Mon, 28 Sep 2015

From:

By Sara Schonhardt
U.S. jeans and clothing maker Levi Strauss & Co. has big ambitions for Indonesia. The nation of 250 million is the company’s fastest-growing market in Asia, and Levi’s wants to invest and expand aggressively.

But it is stymied by everything from mounting tariffs and sudden shifts in policy to regulations that prohibit foreign retailers from operating their own stores, says Sumesh Wadhwa, head of the Levi’s Indonesia unit. In July, regulators raised duties to 25% from 15%; Levi’s got only one day’s notice, and its goods were stalled at customs until it paid the balance, he says.

The Indonesian government is rolling out measures to smooth the way for global investors—the first batch earlier this month—but they have yet to produce concrete results.

“So far,” said Mr. Wadhwa, the government has shown “great intentions, very little visible action to us.”

The frustrations at Levi’s underscore the challenges many foreign companies are facing as they try to expand in one of the region’s biggest economies.

Indonesia is the third-most-populous country in Asia after China and India, and its economy—also the third-largest—has been growing at 5% to 6% for most of the past decade as it rode a global commodities boom. Increasing urbanization and rising incomes have boosted Indonesians’ spending power.

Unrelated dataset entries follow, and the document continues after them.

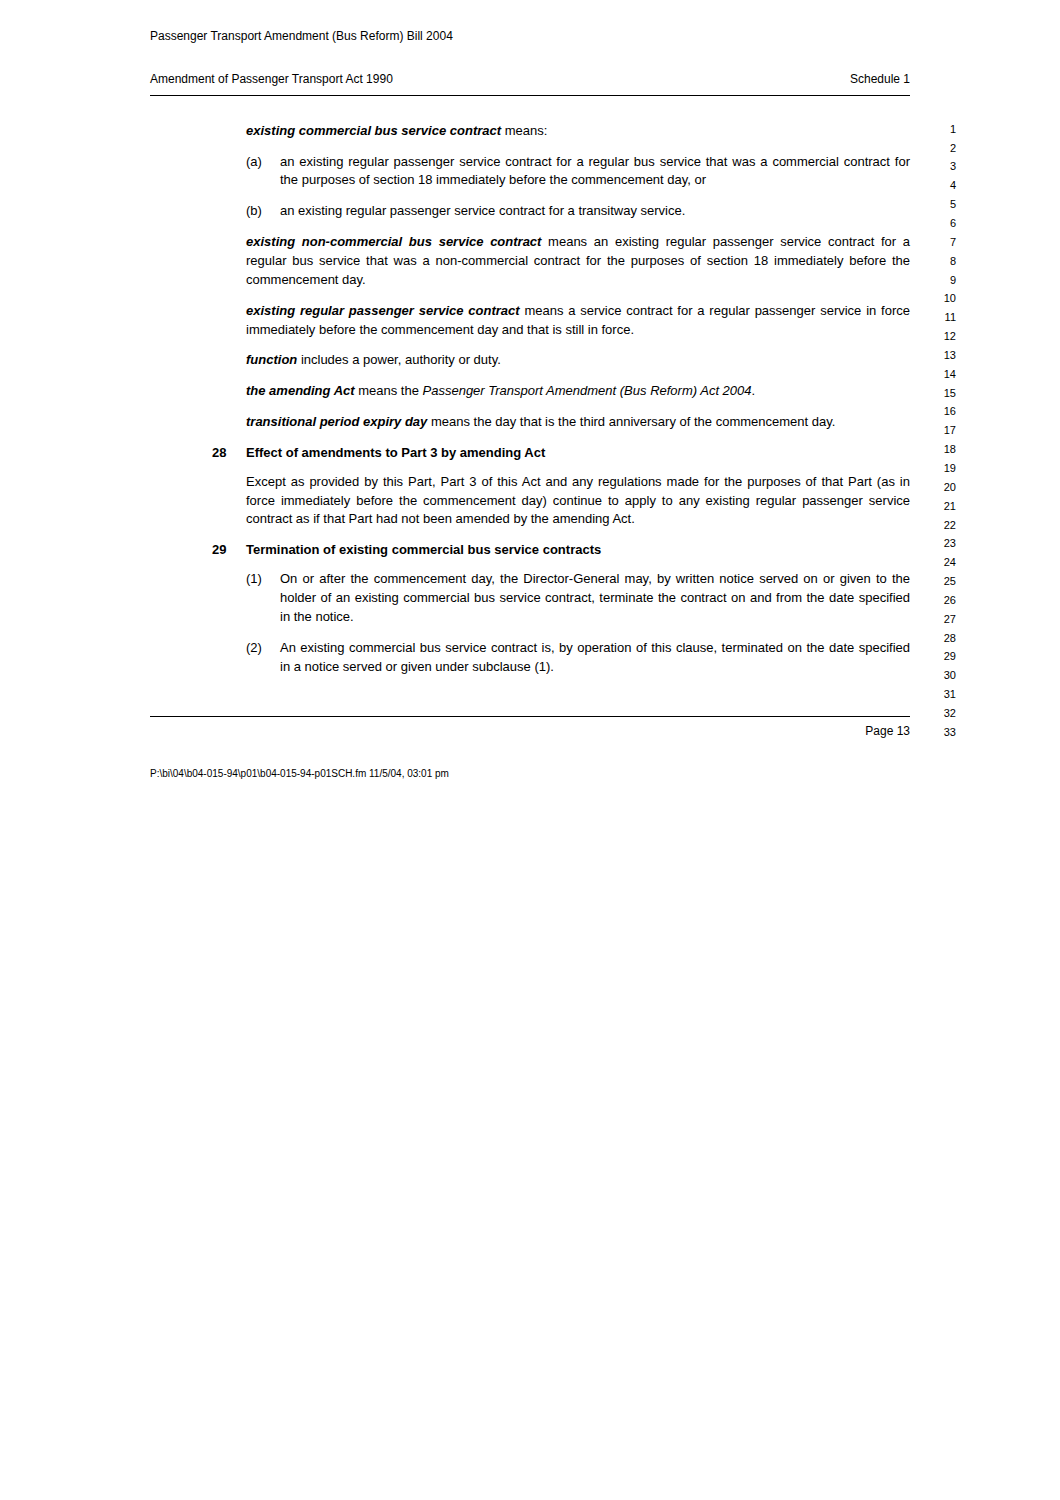Passenger Transport Amendment (Bus Reform) Bill 2004
Amendment of Passenger Transport Act 1990 Schedule 1
1
2
3
4
5
6
7
8
9
10
11
12
13
14
15
16
17
18
19
20
21
22
23
24
25
26
27
28
29
30
31
32
33
existing commercial bus service contract means:
(a)
an existing regular passenger service contract for a regular bus service that was a commercial contract for the purposes of section 18 immediately before the commencement day, or
(b)
an existing regular passenger service contract for a transitway service.
existing non-commercial bus service contract means an existing regular passenger service contract for a regular bus service that was a non-commercial contract for the purposes of section 18 immediately before the commencement day.
existing regular passenger service contract means a service contract for a regular passenger service in force immediately before the commencement day and that is still in force.
function includes a power, authority or duty.
the amending Act means the Passenger Transport Amendment (Bus Reform) Act 2004.
transitional period expiry day means the day that is the third anniversary of the commencement day.
28
Effect of amendments to Part 3 by amending Act
Except as provided by this Part, Part 3 of this Act and any regulations made for the purposes of that Part (as in force immediately before the commencement day) continue to apply to any existing regular passenger service contract as if that Part had not been amended by the amending Act.
29
Termination of existing commercial bus service contracts
(1)
On or after the commencement day, the Director-General may, by written notice served on or given to the holder of an existing commercial bus service contract, terminate the contract on and from the date specified in the notice.
(2)
An existing commercial bus service contract is, by operation of this clause, terminated on the date specified in a notice served or given under subclause (1).
Page 13
P:\bi\04\b04-015-94\p01\b04-015-94-p01SCH.fm 11/5/04, 03:01 pm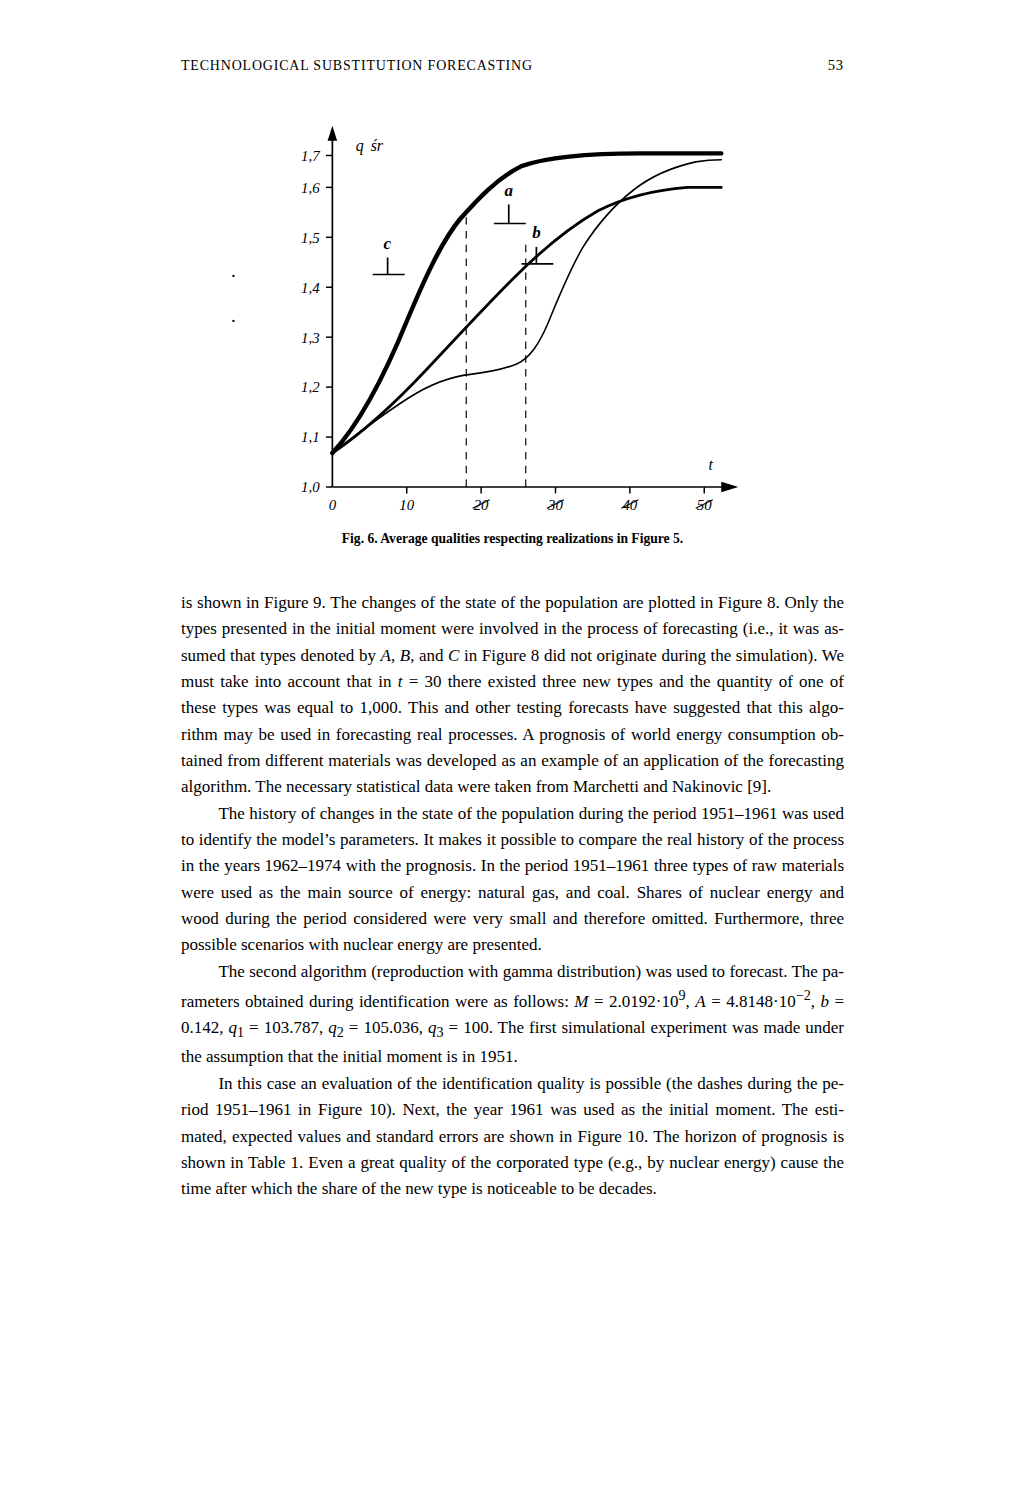Technological Substitution Forecasting 53
· ·
1,0 1,1 1,2 1,3 1,4 1,5 1,6 1,7 0 10 20 30 40 50 q śr t a b c
Fig. 6. Average qualities respecting realizations in Figure 5.
is shown in Figure 9. The changes of the state of the population are plotted in Figure 8. Only the types presented in the initial moment were involved in the process of forecasting (i.e., it was assumed that types denoted by A, B, and C in Figure 8 did not originate during the simulation). We must take into account that in t = 30 there existed three new types and the quantity of one of these types was equal to 1,000. This and other testing forecasts have suggested that this algorithm may be used in forecasting real processes. A prognosis of world energy consumption obtained from different materials was developed as an example of an application of the forecasting algorithm. The necessary statistical data were taken from Marchetti and Nakinovic [9].
The history of changes in the state of the population during the period 1951–1961 was used to identify the model’s parameters. It makes it possible to compare the real history of the process in the years 1962–1974 with the prognosis. In the period 1951–1961 three types of raw materials were used as the main source of energy: natural gas, and coal. Shares of nuclear energy and wood during the period considered were very small and therefore omitted. Furthermore, three possible scenarios with nuclear energy are presented.
The second algorithm (reproduction with gamma distribution) was used to forecast. The parameters obtained during identification were as follows: M = 2.0192·109, A = 4.8148·10−2, b = 0.142, q1 = 103.787, q2 = 105.036, q3 = 100. The first simulational experiment was made under the assumption that the initial moment is in 1951.
In this case an evaluation of the identification quality is possible (the dashes during the period 1951–1961 in Figure 10). Next, the year 1961 was used as the initial moment. The estimated, expected values and standard errors are shown in Figure 10. The horizon of prognosis is shown in Table 1. Even a great quality of the corporated type (e.g., by nuclear energy) cause the time after which the share of the new type is noticeable to be decades.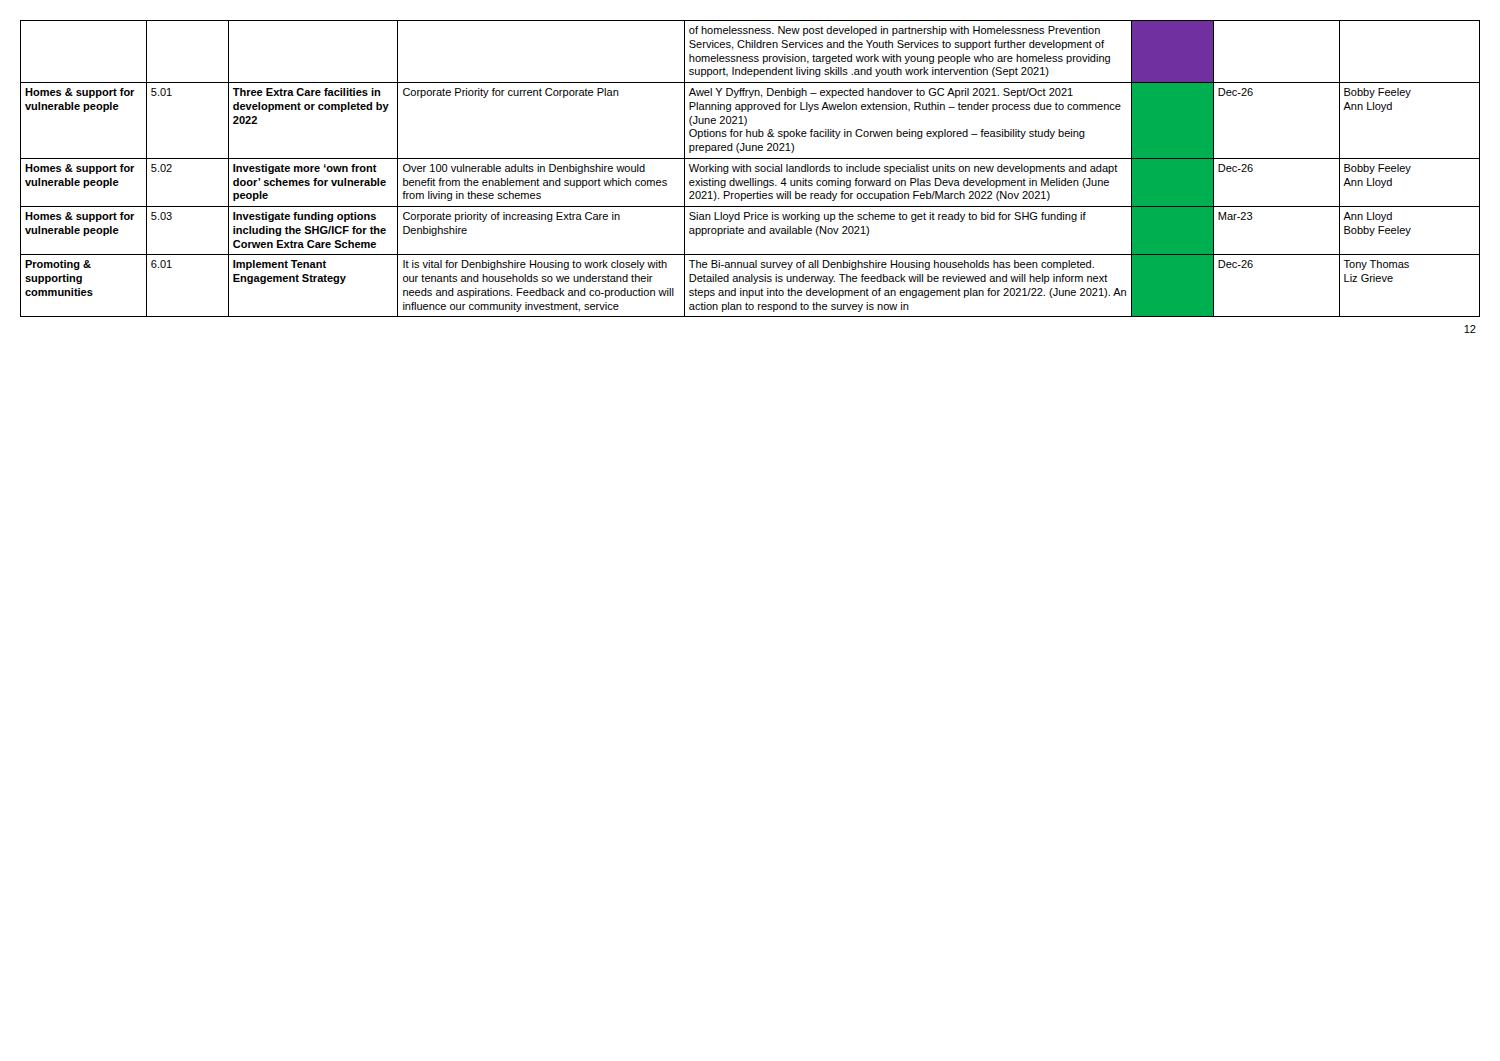| | | | | of homelessness. New post developed in partnership with Homelessness Prevention Services, Children Services and the Youth Services to support further development of homelessness provision, targeted work with young people who are homeless providing support, Independent living skills .and youth work intervention (Sept 2021) | | | |
| Homes & support for vulnerable people | 5.01 | Three Extra Care facilities in development or completed by 2022 | Corporate Priority for current Corporate Plan | Awel Y Dyffryn, Denbigh – expected handover to GC April 2021. Sept/Oct 2021 Planning approved for Llys Awelon extension, Ruthin – tender process due to commence (June 2021) Options for hub & spoke facility in Corwen being explored – feasibility study being prepared (June 2021) | | Dec-26 | Bobby Feeley Ann Lloyd |
| Homes & support for vulnerable people | 5.02 | Investigate more ‘own front door’ schemes for vulnerable people | Over 100 vulnerable adults in Denbighshire would benefit from the enablement and support which comes from living in these schemes | Working with social landlords to include specialist units on new developments and adapt existing dwellings. 4 units coming forward on Plas Deva development in Meliden (June 2021). Properties will be ready for occupation Feb/March 2022 (Nov 2021) | | Dec-26 | Bobby Feeley Ann Lloyd |
| Homes & support for vulnerable people | 5.03 | Investigate funding options including the SHG/ICF for the Corwen Extra Care Scheme | Corporate priority of increasing Extra Care in Denbighshire | Sian Lloyd Price is working up the scheme to get it ready to bid for SHG funding if appropriate and available (Nov 2021) | | Mar-23 | Ann Lloyd Bobby Feeley |
| Promoting & supporting communities | 6.01 | Implement Tenant Engagement Strategy | It is vital for Denbighshire Housing to work closely with our tenants and households so we understand their needs and aspirations. Feedback and co-production will influence our community investment, service | The Bi-annual survey of all Denbighshire Housing households has been completed. Detailed analysis is underway. The feedback will be reviewed and will help inform next steps and input into the development of an engagement plan for 2021/22. (June 2021). An action plan to respond to the survey is now in | | Dec-26 | Tony Thomas Liz Grieve |
12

Household spending grew 20% over the past five years, and last year totaled almost $500 billion, double that of Thailand.

Foreign investment also climbed, to $28.5 billion in 2014 from $16.4 billion in 2010, though growth has stalled over the past year, according to Indonesia’s Investment Coordinating Board.

Now economic growth is sputtering, sinking to a six-year low of 4.67% in the second quarter, in part because of a plummeting rupiah and China’s weaker-than-expected appetite for exports such as coal and palm oil.

That has left many multinationals increasingly impatient with a host of obstacles to doing business in the country, including high tariffs, curbs on foreign investment, long-neglected infrastructure and rules that shift often and without warning.

Some companies say barriers are growing instead of shrinking: Indonesia has asked smartphone makers to source more parts locally starting in 2017, tightened restrictions on foreign labor, and added e-commerce as well as some oil-and-gas and electricity-installation services to the list of sectors closed to foreign investment.

President Joko Widodo has pledged to help. On Sept. 9, he said the government was revising 89 regulations that hinder business, easing licensing requirements for exports and imports, doing away with several overlapping rules and making it easier for tourists to get visas. He also promised more deregulation this month and in October.

One regulation the government has said it plans to relax is a surprise January decree that banned the sale of beer in convenience stores, cutting profits nearly in half for the country’s brewers.

Michael Chin, president director of Indonesia’s biggest beer producer, PT Multi Bintang, which is majority-owned by Heineken Holding NV of the Netherlands, said the move “sounds positive,” but the details—which might include letting local governments decide where alcohol can be sold—remain unclear.

Jakob Friis Sorensen, the head of shipping company Maersk Line Indonesia, says high import tariffs that depress trade, and a ban on using foreign currencies in domestic transactions, top his list. The currency rule in particular has forced multinationals that once settled accounts in dollars to hedge themselves against swings in the rupiah, a costly step that pushes up prices for their goods, Mr. Sorensen says.

Heavy-equipment providers say they have been hit by a ban on the export of raw ores, aimed at pushing mining companies to process more metal domestically.

Indonesia should streamline the process for setting up companies, says Willson Cuaca, managing partner at East Ventures, a Singapore-based venture-capital firm that has invested about $15 million in early-stage startups since 2010, mostly in Indonesia. In Singapore, entrepreneurs can set up a company in less than two hours, he says, while in Indonesia it takes at least a month to get the documentation needed to open a bank account.

The biggest challenge for Levi’s, says Mr. Wadhwa, is a rule that requires single-brand foreign retailers to operate through franchisees. Levi’s now has about 60 shops in Indonesia, and sales have been growing at a double-digit rate for the past five years, he says. The company would like to open 15 new stores a year, but the franchisees are willing to open less than half that number, Mr. Wadhwa says.

The rule also makes it hard to retain and develop staff, he says, because training and salaries are determined by franchisees.

Levi’s has also been hurt by the higher import tariffs implemented in July, in a bid to aid domestic producers. Those apply to more than 1,000 goods, including apparel.

Indonesia’s new administration is more transparent than previous regimes, and its officials are willing to listen to companies’ suggestions for improving regulations, says Mr. Wadhwa. “But it’s taking a long time,” he says.